AIM OF THE TASK>
Your output should be the line with "Packages by duration from" and all following lines of the data below, through the end, repeated exactly.

***

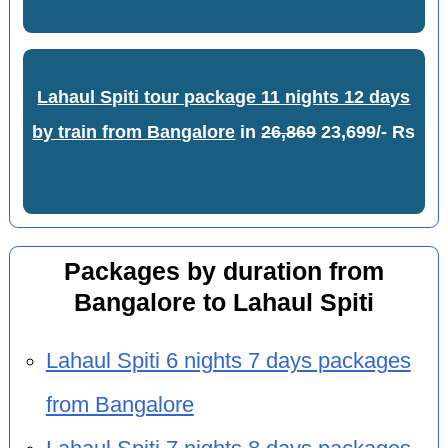
Lahaul Spiti tour package 11 nights 12 days
by train from Bangalore
in
26,869
23,699/- Rs
Packages by duration from
Bangalore to Lahaul Spiti
Lahaul Spiti 6 nights 7 days packages
from Bangalore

***

ANSWER>
Packages by duration from
Bangalore to Lahaul Spiti
Lahaul Spiti 6 nights 7 days packages
from Bangalore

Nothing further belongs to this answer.